Hi! I dropped my husband off at a behavioral health hospital last night and I visited him for the first time today. I am absolutely drained, the hospital won’t give me any information outside of “we’ll talk about that at the discharge meeting” but won’t give me any idea on when that might be. I’m a full-time student and work part time with special education elementary students, I’m on summer break now but start school in roughly 30 days. Everyone is asking questions that I don’t have an answers too. When I am around him, he will be talking to me then his eyes glaze over and it’s like he is somewhere else, his sense of time and the situation are off. I would have to guess he is dissociating from the stress of everything.

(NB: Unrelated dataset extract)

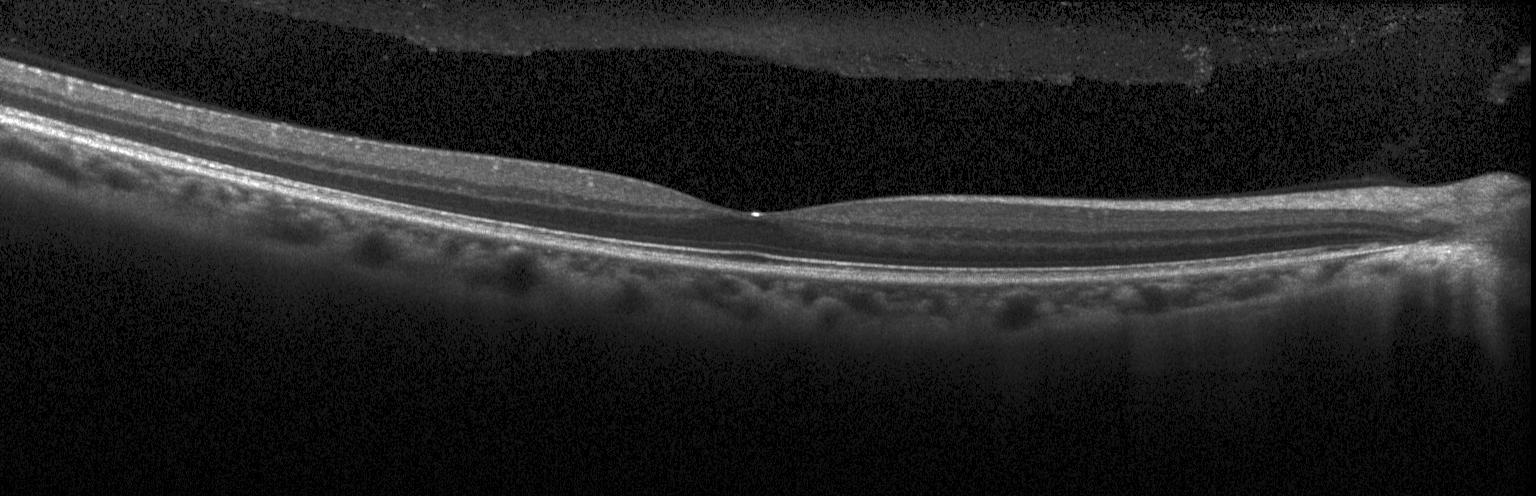
OCT B-scan showing no evidence of choroidal neovascularization, diabetic macular edema, or drusen.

He calls and says he misses me and talks about possibly coming home soon. He is trying to deal with no substances to help him through this but he keeps asking me for them without a care who hears it. We talked about joining group sessions and he is considering trying one. I don’t have the heart to tell him why I don’t seem like myself when I am around him but can’t muster the energy to watch my words and protect him in his state. Seeing his pain breaks my heart and haunts me, I know this is probably necessary for my husband to heal but he just seems like a completely different person. He has never really been on board with medications but now he is taking medications and he’s just going the motions of being there. He says he knows that everything is his choice but he doesn’t feel like it’s a choice. I just to know I’m not alone in this and there is a chance that things can get better.
It feels like I’m drowning and the waves keep pushing me further down.
After a while, he finally seemed to come down to reality and that was worse than seeing him off in another world.